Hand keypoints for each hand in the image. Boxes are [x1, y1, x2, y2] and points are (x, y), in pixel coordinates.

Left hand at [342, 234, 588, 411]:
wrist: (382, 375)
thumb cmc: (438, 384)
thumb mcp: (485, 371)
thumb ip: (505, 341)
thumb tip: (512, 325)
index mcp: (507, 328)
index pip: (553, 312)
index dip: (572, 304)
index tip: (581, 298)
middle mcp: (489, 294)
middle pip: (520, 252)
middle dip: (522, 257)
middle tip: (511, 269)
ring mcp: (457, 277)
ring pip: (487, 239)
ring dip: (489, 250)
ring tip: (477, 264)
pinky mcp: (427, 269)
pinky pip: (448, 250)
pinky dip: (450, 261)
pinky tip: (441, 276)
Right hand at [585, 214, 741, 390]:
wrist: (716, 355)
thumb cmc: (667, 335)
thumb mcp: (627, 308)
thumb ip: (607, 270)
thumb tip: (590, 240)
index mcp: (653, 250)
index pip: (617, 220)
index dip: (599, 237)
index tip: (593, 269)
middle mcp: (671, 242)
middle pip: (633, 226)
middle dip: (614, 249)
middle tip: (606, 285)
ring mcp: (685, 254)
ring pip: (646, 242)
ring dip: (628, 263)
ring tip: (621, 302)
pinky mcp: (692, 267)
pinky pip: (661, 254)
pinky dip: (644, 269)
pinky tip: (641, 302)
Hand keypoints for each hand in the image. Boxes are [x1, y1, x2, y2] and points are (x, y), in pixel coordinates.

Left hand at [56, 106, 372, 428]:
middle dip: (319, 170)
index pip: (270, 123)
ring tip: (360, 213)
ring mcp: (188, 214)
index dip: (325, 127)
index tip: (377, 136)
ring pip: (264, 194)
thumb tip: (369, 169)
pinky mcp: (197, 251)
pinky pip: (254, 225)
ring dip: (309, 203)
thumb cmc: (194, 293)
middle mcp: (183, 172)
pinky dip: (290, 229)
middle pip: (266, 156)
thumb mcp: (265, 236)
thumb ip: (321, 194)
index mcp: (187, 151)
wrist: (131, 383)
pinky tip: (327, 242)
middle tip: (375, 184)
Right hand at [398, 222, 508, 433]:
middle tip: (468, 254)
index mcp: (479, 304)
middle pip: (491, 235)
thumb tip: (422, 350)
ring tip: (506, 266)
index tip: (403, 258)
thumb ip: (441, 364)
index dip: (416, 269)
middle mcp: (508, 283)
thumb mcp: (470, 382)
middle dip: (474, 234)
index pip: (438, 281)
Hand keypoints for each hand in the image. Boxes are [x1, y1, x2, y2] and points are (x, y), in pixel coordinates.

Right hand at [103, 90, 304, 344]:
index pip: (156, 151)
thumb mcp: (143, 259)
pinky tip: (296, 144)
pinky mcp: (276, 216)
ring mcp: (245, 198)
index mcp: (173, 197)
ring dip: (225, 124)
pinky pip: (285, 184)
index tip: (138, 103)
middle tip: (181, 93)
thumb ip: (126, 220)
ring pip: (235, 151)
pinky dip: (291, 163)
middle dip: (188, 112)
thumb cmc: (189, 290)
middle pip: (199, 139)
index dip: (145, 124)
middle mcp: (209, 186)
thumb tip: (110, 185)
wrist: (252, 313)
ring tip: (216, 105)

What to do
When the entries above are retyped, each line must stay exactly as it is.

Solution for this problem
Hand keypoints for each hand in the image. Boxes are [x1, y1, x2, y2] and points are (x, y), in pixel coordinates.

Left hand at [342, 234, 588, 411]:
wrist: (382, 375)
thumb cmc: (438, 384)
thumb mcp: (485, 371)
thumb ip: (505, 341)
thumb tip: (512, 325)
index mcp: (507, 328)
index pip: (553, 312)
index dip: (572, 304)
index tip: (581, 298)
middle mcp: (489, 294)
middle pip: (520, 252)
middle dip: (522, 257)
middle tip: (511, 269)
ring mcp: (457, 277)
ring pip: (487, 239)
ring dip: (489, 250)
ring tip: (477, 264)
pinky mcp: (427, 269)
pinky pip: (448, 250)
pinky dip: (450, 261)
pinky tip: (441, 276)
Right hand at [585, 214, 741, 390]:
wrist: (716, 355)
thumb cmc: (667, 335)
thumb mcp: (627, 308)
thumb ip: (607, 270)
thumb tip: (590, 240)
index mcp: (653, 250)
index pip: (617, 220)
index dip: (599, 237)
index tip: (593, 269)
middle mcp: (671, 242)
middle pip: (633, 226)
middle dip: (614, 249)
middle tip: (606, 285)
ring mcp: (685, 254)
ring pip: (646, 242)
ring dip: (628, 263)
ring tip: (621, 302)
pinky mcp: (692, 267)
pinky pip: (661, 254)
pinky dip: (644, 269)
pinky tip: (641, 302)
Hand keypoints for each hand in the image. Boxes are [x1, y1, x2, y2] and points are (x, y), in pixel coordinates.

Left hand at [56, 106, 372, 428]:
middle dip: (319, 170)
index pip: (270, 123)
ring tip: (360, 213)
ring mcp: (188, 214)
index dip: (325, 127)
index tip: (377, 136)
ring pip: (264, 194)
thumb tip: (369, 169)
pinky mcp: (197, 251)
pinky pip: (254, 225)
ring dip: (309, 203)
thumb cmc: (194, 293)
middle mcp: (183, 172)
pinky dip: (290, 229)
middle pip: (266, 156)
thumb mcp: (265, 236)
thumb ip: (321, 194)
index mcp: (187, 151)
wrist: (131, 383)
pinky tip: (327, 242)
middle tip: (375, 184)
Right hand at [398, 222, 508, 433]:
middle tip: (468, 254)
index mcp: (479, 304)
middle pip: (491, 235)
thumb tip: (422, 350)
ring tip: (506, 266)
index tip: (403, 258)
thumb ip: (441, 364)
index dip: (416, 269)
middle mcp: (508, 283)
thumb mcp: (470, 382)
middle dip: (474, 234)
index pip: (438, 281)
Hand keypoints for each hand in the image. Boxes are [x1, y1, x2, y2] and points are (x, y), in pixel coordinates.

Right hand at [103, 90, 304, 344]:
index pip: (156, 151)
thumb mcp: (143, 259)
pinky tip: (296, 144)
pinky mcp: (276, 216)
ring mcp: (245, 198)
index mcp: (173, 197)
ring dip: (225, 124)
pinky pip: (285, 184)
index tip: (138, 103)
middle tip: (181, 93)
thumb ip: (126, 220)
ring pip: (235, 151)
pinky dip: (291, 163)
middle dip: (188, 112)
thumb cmc: (189, 290)
middle pip: (199, 139)
index dip: (145, 124)
middle mcp: (209, 186)
thumb tip: (110, 185)
wrist: (252, 313)
ring tip: (216, 105)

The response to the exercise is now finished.